### [Stated goal]
Copy out the entries below word for word, starting at the very beginning and ending with the line that contains "text_box Supervised Loss [88, 743, 396, 880]", including that line.
- - -
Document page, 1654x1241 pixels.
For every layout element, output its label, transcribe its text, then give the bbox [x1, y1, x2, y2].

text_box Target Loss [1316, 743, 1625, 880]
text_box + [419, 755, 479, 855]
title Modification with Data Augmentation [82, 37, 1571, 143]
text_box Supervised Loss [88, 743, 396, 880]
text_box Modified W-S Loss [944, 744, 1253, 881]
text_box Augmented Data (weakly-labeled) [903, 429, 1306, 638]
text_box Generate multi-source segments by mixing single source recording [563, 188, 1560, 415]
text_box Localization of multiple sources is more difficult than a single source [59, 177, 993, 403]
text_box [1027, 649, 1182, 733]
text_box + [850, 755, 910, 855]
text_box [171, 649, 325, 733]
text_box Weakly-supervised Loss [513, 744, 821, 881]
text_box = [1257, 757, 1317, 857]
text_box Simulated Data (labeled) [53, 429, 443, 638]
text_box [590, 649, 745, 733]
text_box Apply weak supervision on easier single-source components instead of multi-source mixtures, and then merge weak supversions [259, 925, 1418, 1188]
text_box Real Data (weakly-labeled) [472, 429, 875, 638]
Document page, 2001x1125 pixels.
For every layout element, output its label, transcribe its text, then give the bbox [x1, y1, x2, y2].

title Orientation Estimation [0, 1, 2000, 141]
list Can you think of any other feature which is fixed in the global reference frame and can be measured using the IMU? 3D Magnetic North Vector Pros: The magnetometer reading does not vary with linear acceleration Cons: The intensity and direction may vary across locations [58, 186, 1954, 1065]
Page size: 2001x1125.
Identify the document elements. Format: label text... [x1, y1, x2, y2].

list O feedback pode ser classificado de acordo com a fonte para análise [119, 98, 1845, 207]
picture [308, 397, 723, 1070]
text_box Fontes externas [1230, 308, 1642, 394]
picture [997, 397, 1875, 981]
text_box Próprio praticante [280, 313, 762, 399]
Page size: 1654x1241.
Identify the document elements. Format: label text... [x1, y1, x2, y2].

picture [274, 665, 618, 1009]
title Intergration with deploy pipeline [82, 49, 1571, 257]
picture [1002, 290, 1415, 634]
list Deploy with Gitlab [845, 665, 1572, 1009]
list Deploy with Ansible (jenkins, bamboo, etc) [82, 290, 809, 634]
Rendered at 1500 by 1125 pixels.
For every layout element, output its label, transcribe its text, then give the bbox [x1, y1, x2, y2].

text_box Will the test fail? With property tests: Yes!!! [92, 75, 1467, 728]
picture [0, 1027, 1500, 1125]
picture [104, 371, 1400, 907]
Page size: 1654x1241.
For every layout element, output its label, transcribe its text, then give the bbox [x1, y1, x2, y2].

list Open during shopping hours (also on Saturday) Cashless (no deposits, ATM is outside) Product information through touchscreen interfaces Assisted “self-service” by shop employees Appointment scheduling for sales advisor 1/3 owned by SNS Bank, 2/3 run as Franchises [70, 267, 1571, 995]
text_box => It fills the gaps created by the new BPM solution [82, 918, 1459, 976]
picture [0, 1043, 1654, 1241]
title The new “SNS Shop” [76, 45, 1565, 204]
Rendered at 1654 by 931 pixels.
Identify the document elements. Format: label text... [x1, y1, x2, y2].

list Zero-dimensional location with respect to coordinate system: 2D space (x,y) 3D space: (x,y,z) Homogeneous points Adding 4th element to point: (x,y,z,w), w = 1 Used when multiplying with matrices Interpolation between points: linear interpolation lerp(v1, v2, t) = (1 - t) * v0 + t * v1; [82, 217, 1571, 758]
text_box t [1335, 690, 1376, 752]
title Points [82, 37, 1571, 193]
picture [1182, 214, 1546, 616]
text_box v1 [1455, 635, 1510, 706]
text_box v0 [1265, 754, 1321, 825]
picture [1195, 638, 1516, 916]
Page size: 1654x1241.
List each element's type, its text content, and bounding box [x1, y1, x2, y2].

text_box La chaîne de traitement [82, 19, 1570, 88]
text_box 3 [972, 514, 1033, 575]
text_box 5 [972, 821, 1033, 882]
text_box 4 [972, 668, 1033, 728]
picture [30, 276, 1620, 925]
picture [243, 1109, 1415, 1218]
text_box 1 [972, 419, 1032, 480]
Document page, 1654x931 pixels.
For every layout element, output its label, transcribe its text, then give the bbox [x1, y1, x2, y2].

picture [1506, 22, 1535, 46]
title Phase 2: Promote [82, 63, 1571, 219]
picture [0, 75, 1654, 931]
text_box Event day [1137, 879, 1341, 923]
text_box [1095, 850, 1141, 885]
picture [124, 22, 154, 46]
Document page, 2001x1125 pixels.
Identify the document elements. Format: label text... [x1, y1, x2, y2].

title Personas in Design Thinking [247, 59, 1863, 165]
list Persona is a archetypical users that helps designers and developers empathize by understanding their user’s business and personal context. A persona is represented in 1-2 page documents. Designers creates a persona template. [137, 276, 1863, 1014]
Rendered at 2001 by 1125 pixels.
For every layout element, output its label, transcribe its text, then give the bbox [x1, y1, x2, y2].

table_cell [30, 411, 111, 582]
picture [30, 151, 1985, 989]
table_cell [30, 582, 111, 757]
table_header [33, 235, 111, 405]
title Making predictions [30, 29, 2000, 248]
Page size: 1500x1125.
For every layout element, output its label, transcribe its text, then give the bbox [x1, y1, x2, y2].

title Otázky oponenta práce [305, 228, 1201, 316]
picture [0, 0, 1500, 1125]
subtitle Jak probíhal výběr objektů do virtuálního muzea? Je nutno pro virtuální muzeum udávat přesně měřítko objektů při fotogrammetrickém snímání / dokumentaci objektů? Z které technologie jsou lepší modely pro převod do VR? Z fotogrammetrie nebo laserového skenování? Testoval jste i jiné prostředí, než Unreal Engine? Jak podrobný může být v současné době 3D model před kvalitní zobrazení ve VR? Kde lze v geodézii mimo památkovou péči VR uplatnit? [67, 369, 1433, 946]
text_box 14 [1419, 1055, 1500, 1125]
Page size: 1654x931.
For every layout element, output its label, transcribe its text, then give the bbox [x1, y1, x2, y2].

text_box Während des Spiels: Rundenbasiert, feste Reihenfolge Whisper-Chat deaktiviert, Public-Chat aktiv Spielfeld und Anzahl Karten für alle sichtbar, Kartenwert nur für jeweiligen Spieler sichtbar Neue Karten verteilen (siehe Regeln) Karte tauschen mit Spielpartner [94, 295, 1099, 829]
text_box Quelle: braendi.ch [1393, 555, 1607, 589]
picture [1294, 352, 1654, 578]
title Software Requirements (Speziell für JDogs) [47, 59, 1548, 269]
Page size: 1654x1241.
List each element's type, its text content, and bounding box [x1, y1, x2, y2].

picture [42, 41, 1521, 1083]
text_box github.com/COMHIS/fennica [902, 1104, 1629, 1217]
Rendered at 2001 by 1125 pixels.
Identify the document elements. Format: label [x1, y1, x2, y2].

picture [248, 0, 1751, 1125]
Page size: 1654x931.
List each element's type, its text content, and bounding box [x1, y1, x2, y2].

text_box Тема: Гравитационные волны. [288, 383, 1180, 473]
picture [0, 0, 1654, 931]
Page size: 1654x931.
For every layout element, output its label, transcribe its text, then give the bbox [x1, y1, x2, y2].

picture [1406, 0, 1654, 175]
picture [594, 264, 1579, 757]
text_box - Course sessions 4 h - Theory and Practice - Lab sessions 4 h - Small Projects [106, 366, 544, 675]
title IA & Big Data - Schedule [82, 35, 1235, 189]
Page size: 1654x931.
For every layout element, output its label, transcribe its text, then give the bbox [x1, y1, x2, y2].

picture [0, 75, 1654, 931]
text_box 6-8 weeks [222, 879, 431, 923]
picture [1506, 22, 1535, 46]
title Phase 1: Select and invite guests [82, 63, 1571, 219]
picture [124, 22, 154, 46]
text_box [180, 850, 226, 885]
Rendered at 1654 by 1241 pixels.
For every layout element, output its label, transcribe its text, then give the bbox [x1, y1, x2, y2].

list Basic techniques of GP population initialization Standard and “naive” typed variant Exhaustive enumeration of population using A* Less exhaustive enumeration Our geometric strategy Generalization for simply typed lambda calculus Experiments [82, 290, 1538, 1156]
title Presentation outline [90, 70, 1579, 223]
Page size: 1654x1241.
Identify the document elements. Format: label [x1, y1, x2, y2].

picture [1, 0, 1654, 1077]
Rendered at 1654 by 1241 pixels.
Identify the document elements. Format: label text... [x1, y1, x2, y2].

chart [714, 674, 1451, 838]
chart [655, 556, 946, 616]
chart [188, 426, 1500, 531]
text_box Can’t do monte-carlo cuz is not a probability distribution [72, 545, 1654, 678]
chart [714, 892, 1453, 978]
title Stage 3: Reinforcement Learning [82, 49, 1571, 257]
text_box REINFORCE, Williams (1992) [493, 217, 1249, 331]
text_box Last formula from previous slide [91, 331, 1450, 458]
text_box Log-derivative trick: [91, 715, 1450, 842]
- - -
### [Finished exercise]
Document page, 1654x1241 pixels.
For every layout element, output its label, transcribe its text, then give the bbox [x1, y1, x2, y2].

text_box Target Loss [1316, 743, 1625, 880]
text_box + [419, 755, 479, 855]
title Modification with Data Augmentation [82, 37, 1571, 143]
text_box Supervised Loss [88, 743, 396, 880]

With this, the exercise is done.